▸ **选定文本**:
----------
如何将 html 表格切割成单独的表格？答案

【问题标题】：How I can cut html table into separate tables?如何将 html 表格切割成单独的表格？
【发布时间】：2013-06-14 07:32:45
【问题描述】：

我有一个由 JSoup 解析的 html 文档。此表中有几行：

<table>
    <tbody>
        <tr>...</tr>
        <tr>...</tr>
        <tr>...</tr>
        <tr>...</tr>
        <tr>...</tr>
        <tr>...</tr>
    </tbody>
</table>

有些行是一种标题 - 我使用 Jsoup select(...) 方法找到这些行。所以我有 Elements 对象，其中包含所有作为标题的行。假设它看起来像这样：

<table>
    <tbody>
        <tr id="tr1">...</tr> 
        <tr id="tr2">...</tr> // this is header
        <tr id="tr3">...</tr>
        <tr id="tr4">...</tr>
        <tr id="tr5">...</tr> // this is header
        <tr id="tr6">...</tr>
    </tbody>
</table>

Id 属性仅用于此示例 - 在实际情况下，解析的 html 中没有 id 属性。

我需要的是获取 2 个表（包含每个表的 2 个 Element 对象），每个表头一个，包含给定表头下方但下一个表头上方的所有行。所以我期望：

<table> // Element 1
    <tbody>
        <tr id="tr3">...</tr>
        <tr id="tr4">...</tr>
    </tbody>
</table>

<table> // Element 2
    <tbody>
        <tr id="tr6">...</tr>
    </tbody>
</table>

谁能帮我完成这项任务？
----------
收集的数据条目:
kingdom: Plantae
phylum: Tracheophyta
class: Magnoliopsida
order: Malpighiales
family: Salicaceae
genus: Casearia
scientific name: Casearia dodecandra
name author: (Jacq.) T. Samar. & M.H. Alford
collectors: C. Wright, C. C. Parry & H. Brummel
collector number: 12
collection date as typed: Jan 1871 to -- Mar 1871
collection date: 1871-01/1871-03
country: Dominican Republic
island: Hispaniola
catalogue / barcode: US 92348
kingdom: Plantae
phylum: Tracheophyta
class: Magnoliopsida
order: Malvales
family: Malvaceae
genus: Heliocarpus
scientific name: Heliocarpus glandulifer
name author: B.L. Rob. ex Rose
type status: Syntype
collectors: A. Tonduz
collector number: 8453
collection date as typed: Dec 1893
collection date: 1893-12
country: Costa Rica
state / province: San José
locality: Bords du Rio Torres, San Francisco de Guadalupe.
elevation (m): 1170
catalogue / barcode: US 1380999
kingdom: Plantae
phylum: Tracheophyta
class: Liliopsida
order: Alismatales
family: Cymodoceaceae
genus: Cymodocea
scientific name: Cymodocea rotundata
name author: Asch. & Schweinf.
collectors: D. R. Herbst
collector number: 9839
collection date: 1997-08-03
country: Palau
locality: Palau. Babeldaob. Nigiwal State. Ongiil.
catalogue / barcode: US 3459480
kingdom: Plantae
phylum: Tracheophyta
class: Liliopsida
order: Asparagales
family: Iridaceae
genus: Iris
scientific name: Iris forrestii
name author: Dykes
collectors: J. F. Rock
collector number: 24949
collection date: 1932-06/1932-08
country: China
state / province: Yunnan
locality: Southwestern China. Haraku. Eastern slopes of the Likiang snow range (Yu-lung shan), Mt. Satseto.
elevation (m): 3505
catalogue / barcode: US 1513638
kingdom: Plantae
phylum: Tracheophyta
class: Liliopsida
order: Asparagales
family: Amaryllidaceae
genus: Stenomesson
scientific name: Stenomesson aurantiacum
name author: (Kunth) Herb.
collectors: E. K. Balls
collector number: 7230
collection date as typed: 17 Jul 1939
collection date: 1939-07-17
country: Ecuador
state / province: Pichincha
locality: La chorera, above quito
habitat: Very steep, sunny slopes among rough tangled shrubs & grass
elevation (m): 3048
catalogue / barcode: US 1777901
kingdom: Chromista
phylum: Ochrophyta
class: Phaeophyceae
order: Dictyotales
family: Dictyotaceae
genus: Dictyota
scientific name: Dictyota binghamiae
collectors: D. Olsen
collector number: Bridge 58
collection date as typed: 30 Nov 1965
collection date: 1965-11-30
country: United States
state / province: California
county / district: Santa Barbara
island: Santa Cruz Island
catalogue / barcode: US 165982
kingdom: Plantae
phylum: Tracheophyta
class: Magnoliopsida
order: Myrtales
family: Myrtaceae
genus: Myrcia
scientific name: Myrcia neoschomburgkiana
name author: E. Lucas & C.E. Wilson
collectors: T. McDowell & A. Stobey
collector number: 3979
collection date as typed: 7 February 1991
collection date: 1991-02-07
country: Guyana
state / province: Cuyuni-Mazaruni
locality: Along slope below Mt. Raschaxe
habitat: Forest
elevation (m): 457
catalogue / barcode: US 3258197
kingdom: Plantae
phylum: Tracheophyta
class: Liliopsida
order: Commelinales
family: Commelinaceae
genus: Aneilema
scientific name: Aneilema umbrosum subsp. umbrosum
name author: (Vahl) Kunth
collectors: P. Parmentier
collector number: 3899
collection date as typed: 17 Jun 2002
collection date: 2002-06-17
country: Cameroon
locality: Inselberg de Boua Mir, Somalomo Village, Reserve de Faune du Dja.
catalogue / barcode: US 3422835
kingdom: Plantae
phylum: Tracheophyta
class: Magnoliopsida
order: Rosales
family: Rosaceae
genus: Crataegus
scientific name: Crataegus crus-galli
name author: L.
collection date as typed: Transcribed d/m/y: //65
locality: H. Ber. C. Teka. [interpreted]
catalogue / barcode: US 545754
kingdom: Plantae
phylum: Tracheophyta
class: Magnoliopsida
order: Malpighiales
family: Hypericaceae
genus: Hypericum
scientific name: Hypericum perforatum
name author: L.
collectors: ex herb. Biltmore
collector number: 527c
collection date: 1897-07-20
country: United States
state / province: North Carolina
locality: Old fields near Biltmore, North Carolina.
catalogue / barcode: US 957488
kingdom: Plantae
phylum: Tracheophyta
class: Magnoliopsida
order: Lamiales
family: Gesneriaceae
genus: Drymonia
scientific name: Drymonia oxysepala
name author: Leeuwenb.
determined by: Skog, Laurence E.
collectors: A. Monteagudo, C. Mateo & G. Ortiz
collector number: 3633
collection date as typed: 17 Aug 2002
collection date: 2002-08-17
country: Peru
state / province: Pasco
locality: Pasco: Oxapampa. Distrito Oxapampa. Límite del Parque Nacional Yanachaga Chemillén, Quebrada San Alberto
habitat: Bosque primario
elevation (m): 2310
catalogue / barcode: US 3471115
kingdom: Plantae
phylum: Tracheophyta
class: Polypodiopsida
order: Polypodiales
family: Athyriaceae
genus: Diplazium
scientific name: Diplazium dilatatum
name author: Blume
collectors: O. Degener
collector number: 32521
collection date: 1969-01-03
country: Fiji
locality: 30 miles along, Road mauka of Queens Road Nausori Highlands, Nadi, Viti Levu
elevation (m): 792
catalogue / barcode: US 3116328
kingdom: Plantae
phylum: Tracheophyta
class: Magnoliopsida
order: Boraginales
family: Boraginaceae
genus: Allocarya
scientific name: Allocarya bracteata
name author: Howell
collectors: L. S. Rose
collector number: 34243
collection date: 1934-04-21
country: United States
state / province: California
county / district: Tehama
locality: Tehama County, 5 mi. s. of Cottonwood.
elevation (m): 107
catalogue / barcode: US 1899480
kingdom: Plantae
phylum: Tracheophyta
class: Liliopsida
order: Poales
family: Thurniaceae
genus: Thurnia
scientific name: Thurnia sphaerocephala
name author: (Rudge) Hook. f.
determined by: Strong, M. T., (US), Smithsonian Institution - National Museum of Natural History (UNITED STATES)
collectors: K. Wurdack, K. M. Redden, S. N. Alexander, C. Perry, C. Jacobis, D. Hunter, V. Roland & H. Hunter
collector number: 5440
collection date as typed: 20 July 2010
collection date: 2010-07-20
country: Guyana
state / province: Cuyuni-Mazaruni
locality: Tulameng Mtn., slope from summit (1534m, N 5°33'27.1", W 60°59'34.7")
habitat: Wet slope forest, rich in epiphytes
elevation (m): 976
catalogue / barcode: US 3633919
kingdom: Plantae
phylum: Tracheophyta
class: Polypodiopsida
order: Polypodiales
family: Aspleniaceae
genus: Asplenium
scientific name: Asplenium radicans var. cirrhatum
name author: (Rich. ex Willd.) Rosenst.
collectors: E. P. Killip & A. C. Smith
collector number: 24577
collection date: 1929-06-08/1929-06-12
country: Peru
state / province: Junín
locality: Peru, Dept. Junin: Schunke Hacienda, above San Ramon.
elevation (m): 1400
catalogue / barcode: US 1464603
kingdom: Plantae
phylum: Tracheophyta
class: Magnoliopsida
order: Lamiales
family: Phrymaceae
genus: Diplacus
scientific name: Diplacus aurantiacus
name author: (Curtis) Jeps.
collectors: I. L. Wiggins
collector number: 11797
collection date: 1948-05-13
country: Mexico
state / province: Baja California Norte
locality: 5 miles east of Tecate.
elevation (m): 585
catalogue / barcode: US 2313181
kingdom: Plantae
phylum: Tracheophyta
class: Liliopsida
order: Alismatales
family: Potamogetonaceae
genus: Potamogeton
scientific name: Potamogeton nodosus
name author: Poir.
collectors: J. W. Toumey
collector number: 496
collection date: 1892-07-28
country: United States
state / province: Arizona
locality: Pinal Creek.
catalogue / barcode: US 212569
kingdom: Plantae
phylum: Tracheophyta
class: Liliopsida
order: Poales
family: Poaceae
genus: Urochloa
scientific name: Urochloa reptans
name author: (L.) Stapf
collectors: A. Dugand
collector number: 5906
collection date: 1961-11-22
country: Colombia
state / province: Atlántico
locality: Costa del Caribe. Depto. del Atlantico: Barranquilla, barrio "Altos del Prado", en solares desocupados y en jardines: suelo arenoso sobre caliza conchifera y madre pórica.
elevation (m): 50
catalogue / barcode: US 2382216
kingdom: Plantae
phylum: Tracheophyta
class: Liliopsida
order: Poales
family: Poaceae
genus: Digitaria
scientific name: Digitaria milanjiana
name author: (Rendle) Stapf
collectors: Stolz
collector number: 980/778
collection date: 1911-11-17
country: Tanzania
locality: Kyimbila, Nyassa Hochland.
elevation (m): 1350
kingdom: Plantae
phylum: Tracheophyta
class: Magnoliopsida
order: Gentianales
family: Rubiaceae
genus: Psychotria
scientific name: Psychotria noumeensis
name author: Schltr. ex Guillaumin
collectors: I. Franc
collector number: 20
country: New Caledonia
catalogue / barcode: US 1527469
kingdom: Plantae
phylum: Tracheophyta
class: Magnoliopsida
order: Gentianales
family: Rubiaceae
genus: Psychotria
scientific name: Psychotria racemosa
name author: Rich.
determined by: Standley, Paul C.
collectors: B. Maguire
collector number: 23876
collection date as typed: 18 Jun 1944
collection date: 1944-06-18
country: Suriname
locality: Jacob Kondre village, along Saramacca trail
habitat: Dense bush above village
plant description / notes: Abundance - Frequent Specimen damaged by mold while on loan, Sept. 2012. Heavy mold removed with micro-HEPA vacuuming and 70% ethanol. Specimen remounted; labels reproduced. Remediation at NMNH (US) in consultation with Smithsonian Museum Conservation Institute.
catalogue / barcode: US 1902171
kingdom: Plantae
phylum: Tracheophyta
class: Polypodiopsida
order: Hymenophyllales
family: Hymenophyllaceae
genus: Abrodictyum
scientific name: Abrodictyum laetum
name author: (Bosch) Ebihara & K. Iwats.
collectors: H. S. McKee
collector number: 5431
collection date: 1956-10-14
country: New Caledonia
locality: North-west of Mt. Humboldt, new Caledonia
----------
▸ **任务要求**: 在这篇关于切割 html 表格的帖子里，提问者期望得到的两个表格中一共有哪些行的 id？请全部列出。 这些数据行与此无关。

▸ **答案**: tr3、tr4、tr6